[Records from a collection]
____

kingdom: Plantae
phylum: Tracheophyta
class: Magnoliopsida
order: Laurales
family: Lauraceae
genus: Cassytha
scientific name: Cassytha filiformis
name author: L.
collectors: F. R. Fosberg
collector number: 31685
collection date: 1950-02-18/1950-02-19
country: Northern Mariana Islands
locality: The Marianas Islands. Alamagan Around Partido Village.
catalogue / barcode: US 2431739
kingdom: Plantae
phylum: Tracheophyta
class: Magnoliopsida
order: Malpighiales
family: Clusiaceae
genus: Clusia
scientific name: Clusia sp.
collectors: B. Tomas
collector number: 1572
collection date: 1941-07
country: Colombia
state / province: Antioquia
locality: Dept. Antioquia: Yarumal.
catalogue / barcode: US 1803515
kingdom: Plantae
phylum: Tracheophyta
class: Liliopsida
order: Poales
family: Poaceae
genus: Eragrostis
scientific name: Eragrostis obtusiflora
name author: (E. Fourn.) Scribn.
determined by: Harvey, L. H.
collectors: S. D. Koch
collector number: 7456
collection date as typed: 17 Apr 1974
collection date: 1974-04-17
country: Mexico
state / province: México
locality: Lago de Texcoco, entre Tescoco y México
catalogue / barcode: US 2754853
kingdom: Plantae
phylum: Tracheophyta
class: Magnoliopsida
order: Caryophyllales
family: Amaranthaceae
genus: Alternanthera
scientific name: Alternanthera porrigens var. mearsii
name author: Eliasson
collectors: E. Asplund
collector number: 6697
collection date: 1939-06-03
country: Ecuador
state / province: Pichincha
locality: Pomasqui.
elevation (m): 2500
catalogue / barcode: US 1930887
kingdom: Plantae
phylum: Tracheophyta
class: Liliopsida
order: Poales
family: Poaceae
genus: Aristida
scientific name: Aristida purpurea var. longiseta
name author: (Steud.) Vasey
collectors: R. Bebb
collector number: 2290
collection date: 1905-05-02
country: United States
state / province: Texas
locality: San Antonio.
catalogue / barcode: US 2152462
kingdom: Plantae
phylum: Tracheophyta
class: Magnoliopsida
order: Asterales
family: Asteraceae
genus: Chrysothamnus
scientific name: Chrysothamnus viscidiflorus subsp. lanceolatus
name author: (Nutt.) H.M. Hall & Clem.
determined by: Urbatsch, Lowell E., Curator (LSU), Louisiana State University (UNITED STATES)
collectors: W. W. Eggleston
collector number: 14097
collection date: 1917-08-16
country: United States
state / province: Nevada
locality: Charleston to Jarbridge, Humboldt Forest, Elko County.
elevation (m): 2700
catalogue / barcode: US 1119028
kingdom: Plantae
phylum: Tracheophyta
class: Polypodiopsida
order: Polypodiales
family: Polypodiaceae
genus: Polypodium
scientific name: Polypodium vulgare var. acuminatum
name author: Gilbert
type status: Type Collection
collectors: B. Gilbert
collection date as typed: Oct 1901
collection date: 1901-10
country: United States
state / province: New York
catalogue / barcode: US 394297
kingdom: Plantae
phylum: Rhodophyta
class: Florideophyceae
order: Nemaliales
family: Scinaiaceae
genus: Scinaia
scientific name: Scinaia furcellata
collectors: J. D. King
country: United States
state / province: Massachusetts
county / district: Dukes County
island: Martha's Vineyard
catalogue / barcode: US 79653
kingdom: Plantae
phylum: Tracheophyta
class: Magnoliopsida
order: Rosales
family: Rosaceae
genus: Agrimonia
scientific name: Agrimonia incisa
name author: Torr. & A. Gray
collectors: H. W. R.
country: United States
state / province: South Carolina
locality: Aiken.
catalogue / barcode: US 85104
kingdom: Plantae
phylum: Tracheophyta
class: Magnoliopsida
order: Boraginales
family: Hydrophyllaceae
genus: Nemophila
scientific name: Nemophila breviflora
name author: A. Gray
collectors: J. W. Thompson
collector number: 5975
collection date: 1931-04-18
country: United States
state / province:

____

> [What you have to do]
Change every "collectors" in the lines above to "collected by" and write the lines out again, leaving the rest untouched.

> [Exercise output]
kingdom: Plantae
phylum: Tracheophyta
class: Magnoliopsida
order: Laurales
family: Lauraceae
genus: Cassytha
scientific name: Cassytha filiformis
name author: L.
collected by: F. R. Fosberg
collector number: 31685
collection date: 1950-02-18/1950-02-19
country: Northern Mariana Islands
locality: The Marianas Islands. Alamagan Around Partido Village.
catalogue / barcode: US 2431739
kingdom: Plantae
phylum: Tracheophyta
class: Magnoliopsida
order: Malpighiales
family: Clusiaceae
genus: Clusia
scientific name: Clusia sp.
collected by: B. Tomas
collector number: 1572
collection date: 1941-07
country: Colombia
state / province: Antioquia
locality: Dept. Antioquia: Yarumal.
catalogue / barcode: US 1803515
kingdom: Plantae
phylum: Tracheophyta
class: Liliopsida
order: Poales
family: Poaceae
genus: Eragrostis
scientific name: Eragrostis obtusiflora
name author: (E. Fourn.) Scribn.
determined by: Harvey, L. H.
collected by: S. D. Koch
collector number: 7456
collection date as typed: 17 Apr 1974
collection date: 1974-04-17
country: Mexico
state / province: México
locality: Lago de Texcoco, entre Tescoco y México
catalogue / barcode: US 2754853
kingdom: Plantae
phylum: Tracheophyta
class: Magnoliopsida
order: Caryophyllales
family: Amaranthaceae
genus: Alternanthera
scientific name: Alternanthera porrigens var. mearsii
name author: Eliasson
collected by: E. Asplund
collector number: 6697
collection date: 1939-06-03
country: Ecuador
state / province: Pichincha
locality: Pomasqui.
elevation (m): 2500
catalogue / barcode: US 1930887
kingdom: Plantae
phylum: Tracheophyta
class: Liliopsida
order: Poales
family: Poaceae
genus: Aristida
scientific name: Aristida purpurea var. longiseta
name author: (Steud.) Vasey
collected by: R. Bebb
collector number: 2290
collection date: 1905-05-02
country: United States
state / province: Texas
locality: San Antonio.
catalogue / barcode: US 2152462
kingdom: Plantae
phylum: Tracheophyta
class: Magnoliopsida
order: Asterales
family: Asteraceae
genus: Chrysothamnus
scientific name: Chrysothamnus viscidiflorus subsp. lanceolatus
name author: (Nutt.) H.M. Hall & Clem.
determined by: Urbatsch, Lowell E., Curator (LSU), Louisiana State University (UNITED STATES)
collected by: W. W. Eggleston
collector number: 14097
collection date: 1917-08-16
country: United States
state / province: Nevada
locality: Charleston to Jarbridge, Humboldt Forest, Elko County.
elevation (m): 2700
catalogue / barcode: US 1119028
kingdom: Plantae
phylum: Tracheophyta
class: Polypodiopsida
order: Polypodiales
family: Polypodiaceae
genus: Polypodium
scientific name: Polypodium vulgare var. acuminatum
name author: Gilbert
type status: Type Collection
collected by: B. Gilbert
collection date as typed: Oct 1901
collection date: 1901-10
country: United States
state / province: New York
catalogue / barcode: US 394297
kingdom: Plantae
phylum: Rhodophyta
class: Florideophyceae
order: Nemaliales
family: Scinaiaceae
genus: Scinaia
scientific name: Scinaia furcellata
collected by: J. D. King
country: United States
state / province: Massachusetts
county / district: Dukes County
island: Martha's Vineyard
catalogue / barcode: US 79653
kingdom: Plantae
phylum: Tracheophyta
class: Magnoliopsida
order: Rosales
family: Rosaceae
genus: Agrimonia
scientific name: Agrimonia incisa
name author: Torr. & A. Gray
collected by: H. W. R.
country: United States
state / province: South Carolina
locality: Aiken.
catalogue / barcode: US 85104
kingdom: Plantae
phylum: Tracheophyta
class: Magnoliopsida
order: Boraginales
family: Hydrophyllaceae
genus: Nemophila
scientific name: Nemophila breviflora
name author: A. Gray
collected by: J. W. Thompson
collector number: 5975
collection date: 1931-04-18
country: United States
state / province:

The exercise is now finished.